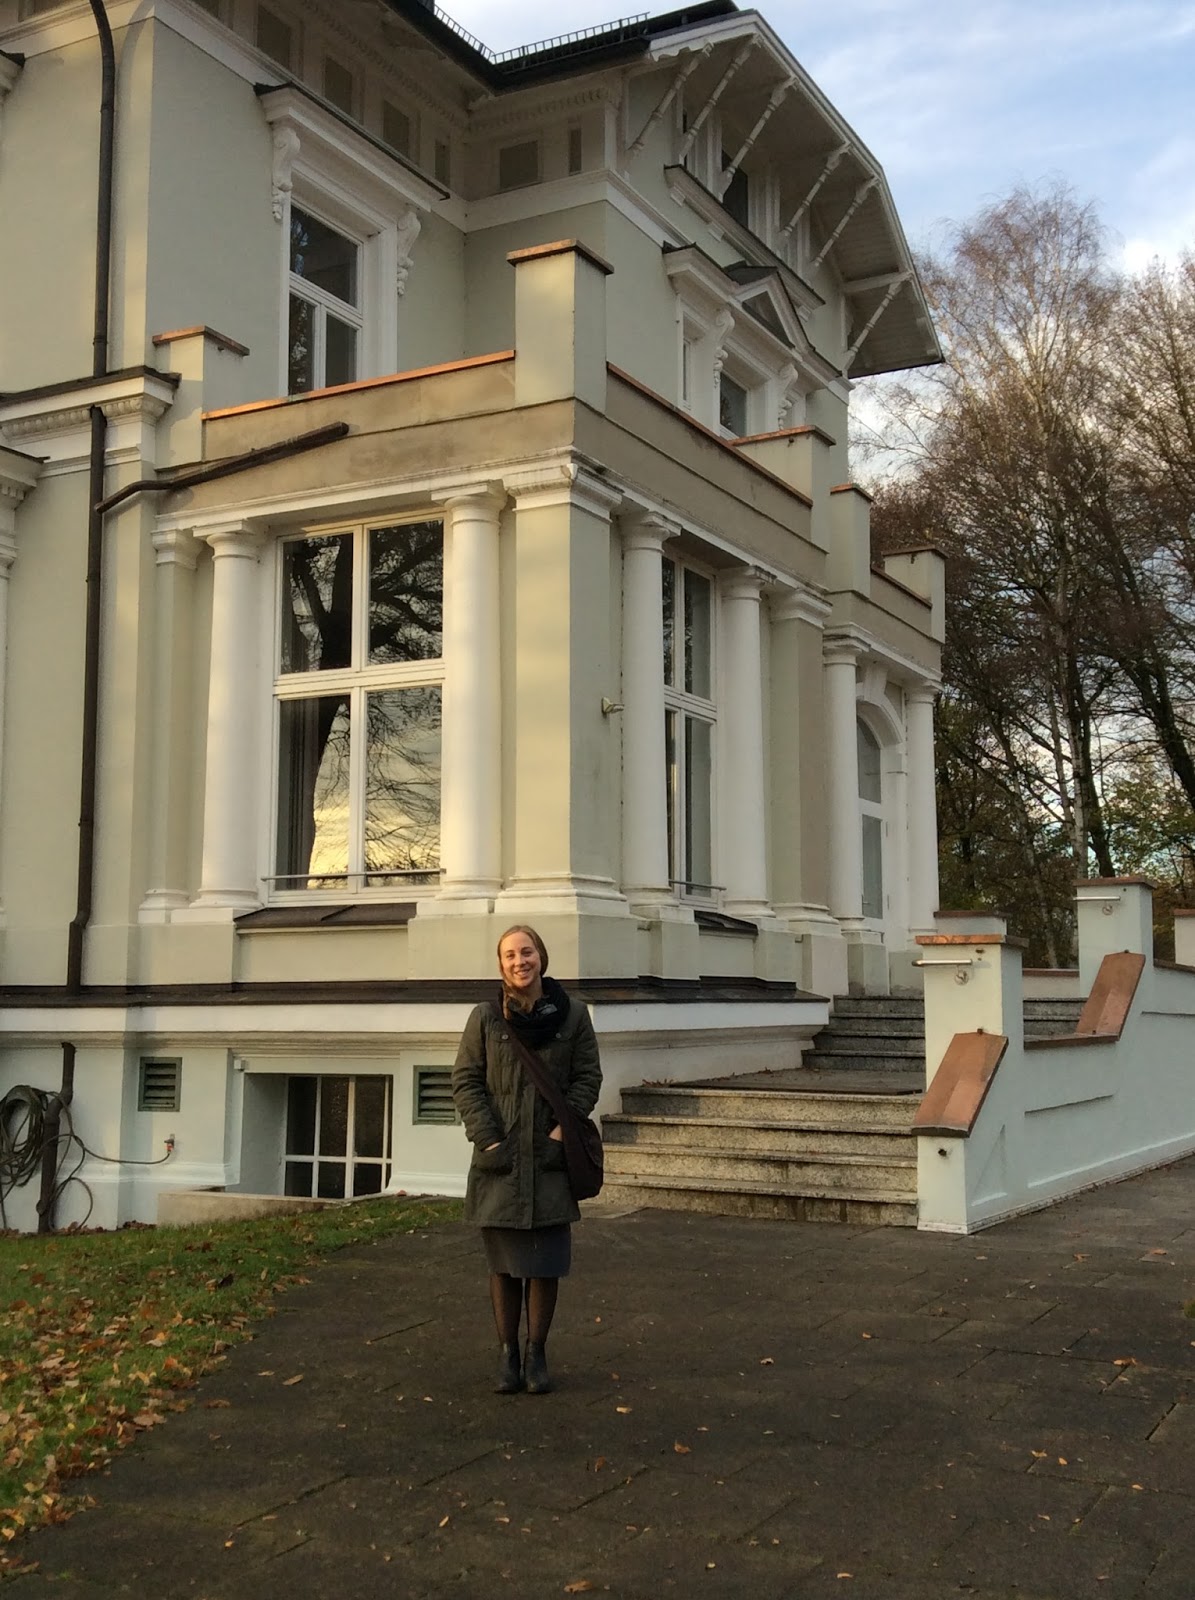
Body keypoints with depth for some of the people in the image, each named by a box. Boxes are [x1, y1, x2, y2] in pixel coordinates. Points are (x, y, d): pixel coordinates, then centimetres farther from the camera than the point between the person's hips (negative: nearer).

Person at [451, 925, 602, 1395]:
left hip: (550, 1159, 0)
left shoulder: (572, 1015, 1)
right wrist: (488, 1141, -8)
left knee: (546, 1263, 3)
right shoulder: (485, 1018, 0)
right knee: (504, 1262, 6)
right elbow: (465, 1082, 1)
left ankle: (536, 1353, 17)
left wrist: (561, 1132, -8)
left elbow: (587, 1078, 3)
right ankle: (507, 1354, 16)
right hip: (499, 1160, 0)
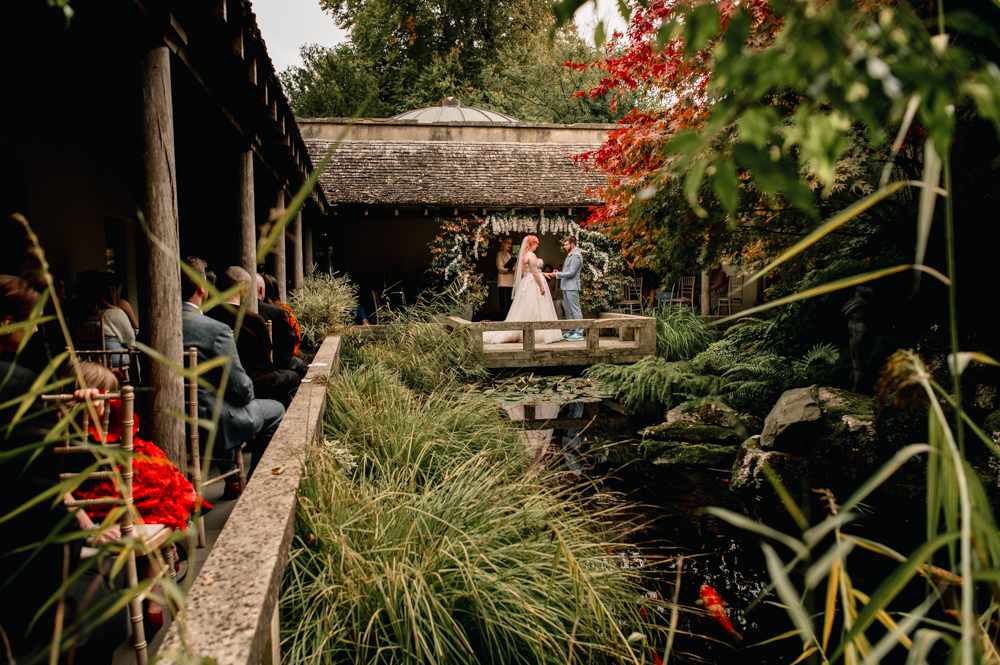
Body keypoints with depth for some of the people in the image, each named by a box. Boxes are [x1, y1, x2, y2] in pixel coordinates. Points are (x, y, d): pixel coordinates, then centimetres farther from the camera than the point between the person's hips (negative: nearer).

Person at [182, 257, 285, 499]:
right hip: (211, 425, -7)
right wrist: (248, 395, 6)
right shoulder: (216, 329, -22)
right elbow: (241, 387, -18)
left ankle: (232, 482, 41)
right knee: (275, 410, 15)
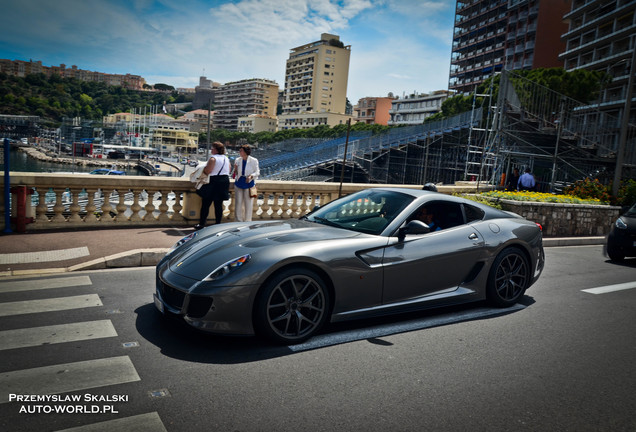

- Exercise:
Only the pictures are to be left out; the rest of the material above should be printed verbatim.

- Answer area:
Body keypoints with depth for some of the people in the image, each named by a box. Boxes are [x1, y1, x2, y2] in pixel coordinates. Points are (x, y, d): pixel coordinates, then centimetres farther from the camera than the point between the person's hips (negative: nearer).

Person at [451, 925, 602, 1395]:
left hip: (550, 1159, 0)
left shoulder: (572, 1015, 1)
right wrist: (488, 1141, -8)
left knee: (546, 1263, 3)
right shoulder: (485, 1018, 0)
right knee: (504, 1262, 6)
right elbow: (465, 1082, 1)
left ankle: (536, 1353, 17)
left wrist: (561, 1132, -8)
left elbow: (587, 1078, 3)
right ankle: (507, 1354, 16)
right hip: (499, 1160, 0)
Body keypoints with depth for some of the people in the image, each named by a box. Boxes are [x1, y1, x2, y2] in pixel coordinates. Points are (x, y, d): pixel coordinates, then centimetres farther from the camera than the point between the person's hips (negative: nearer).

Person at [182, 257, 285, 499]:
right hip: (211, 425, -7)
right wrist: (248, 395, 6)
right shoulder: (216, 329, -22)
right elbow: (241, 387, -18)
left ankle: (232, 482, 41)
right knee: (275, 410, 15)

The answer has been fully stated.